* [RECORDS FOR THE EXERCISE]
::::
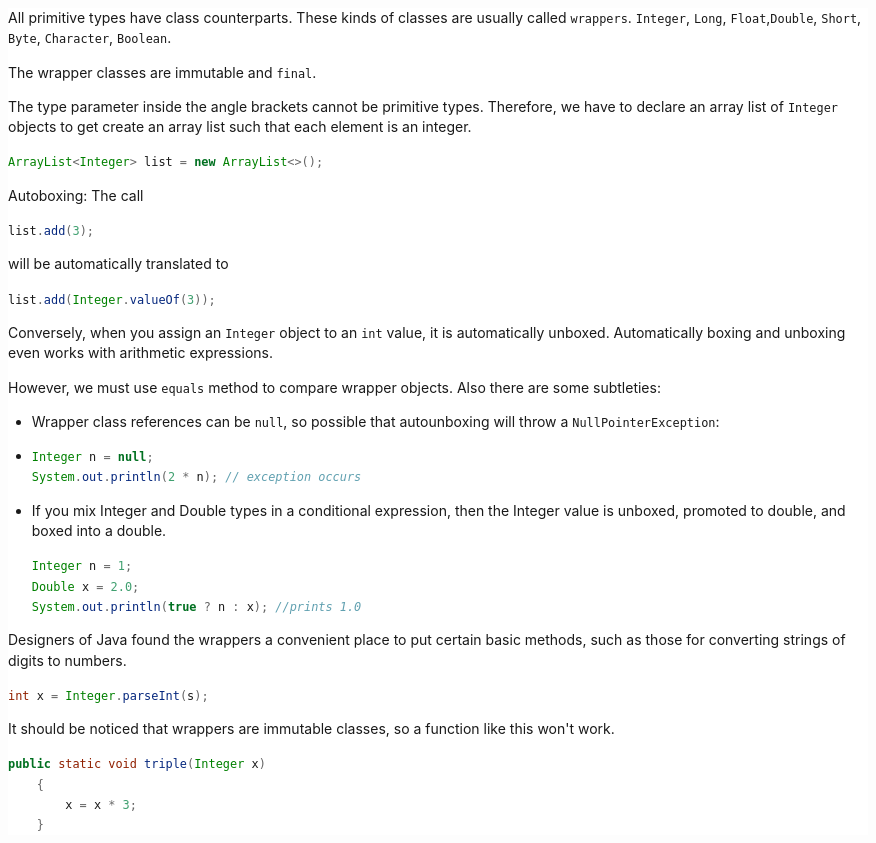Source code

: All primitive types have class counterparts. These kinds of classes are usually called `wrappers`. `Integer`, `Long`, `Float`,`Double`, `Short`, `Byte`, `Character`, `Boolean`.

The wrapper classes are immutable and `final`.

The type parameter inside the angle brackets cannot be primitive types. Therefore, we have to declare an array list of `Integer` objects to get create an array list such that each element is an integer.

```java
ArrayList<Integer> list = new ArrayList<>(); 
```



Autoboxing: The call

```java
list.add(3);
```

will be automatically translated to

```java
list.add(Integer.valueOf(3));
```

Conversely, when you assign an `Integer` object to an `int` value, it is automatically unboxed. Automatically boxing and unboxing even works with arithmetic expressions.

However, we must use `equals` method to compare wrapper objects. Also there are some subtleties:

- Wrapper class references can be `null`, so possible that autounboxing will throw a `NullPointerException`:

- ```java
  Integer n = null;
  System.out.println(2 * n); // exception occurs
  ```

- If you mix Integer and Double types in a conditional expression, then the Integer value is unboxed, promoted to double, and boxed into a double.

  ```java
  Integer n = 1;
  Double x = 2.0;
  System.out.println(true ? n : x);	//prints 1.0
  ```



Designers of Java found the wrappers a convenient place to put certain basic methods, such as those for converting strings of digits to numbers.

```java
int x = Integer.parseInt(s);
```



It should be noticed that wrappers are immutable classes, so a function like this won't work.

```java
public static void triple(Integer x)
	{
		x = x * 3;
	}
```
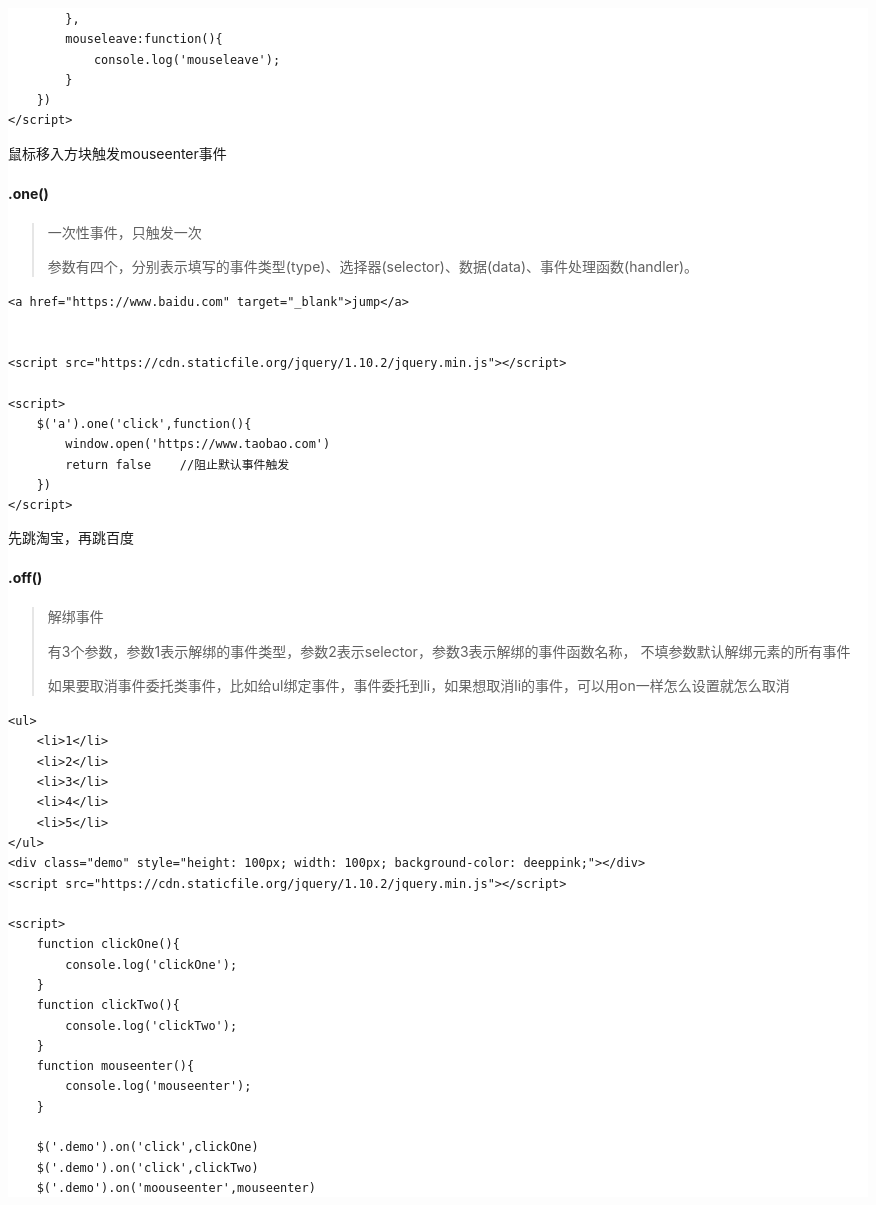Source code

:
```
        },
        mouseleave:function(){
            console.log('mouseleave');
        }
    })
</script>
```

鼠标移入方块触发mouseenter事件

#### .one()

> 一次性事件，只触发一次
>
> 参数有四个，分别表示填写的事件类型(type)、选择器(selector)、数据(data)、事件处理函数(handler)。

```
<a href="https://www.baidu.com" target="_blank">jump</a>


<script src="https://cdn.staticfile.org/jquery/1.10.2/jquery.min.js"></script>

<script>
    $('a').one('click',function(){
        window.open('https://www.taobao.com')
        return false    //阻止默认事件触发
    })
</script>
```

先跳淘宝，再跳百度

#### .off()

> 解绑事件
>
> 有3个参数，参数1表示解绑的事件类型，参数2表示selector，参数3表示解绑的事件函数名称， 不填参数默认解绑元素的所有事件
>
> 如果要取消事件委托类事件，比如给ul绑定事件，事件委托到li，如果想取消li的事件，可以用on一样怎么设置就怎么取消

```
<ul>
    <li>1</li>
    <li>2</li>
    <li>3</li>
    <li>4</li>
    <li>5</li>
</ul>
<div class="demo" style="height: 100px; width: 100px; background-color: deeppink;"></div>
<script src="https://cdn.staticfile.org/jquery/1.10.2/jquery.min.js"></script>

<script>
    function clickOne(){
        console.log('clickOne');
    }
    function clickTwo(){
        console.log('clickTwo');
    }
    function mouseenter(){
        console.log('mouseenter');
    }

    $('.demo').on('click',clickOne)
    $('.demo').on('click',clickTwo)
    $('.demo').on('moouseenter',mouseenter)

```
::::
* [WORK TO COMPLETE]
Determine how many lines of the listing above include the word "have", then write only that number.

* [OUTPUT FOR THIS EXERCISE]
2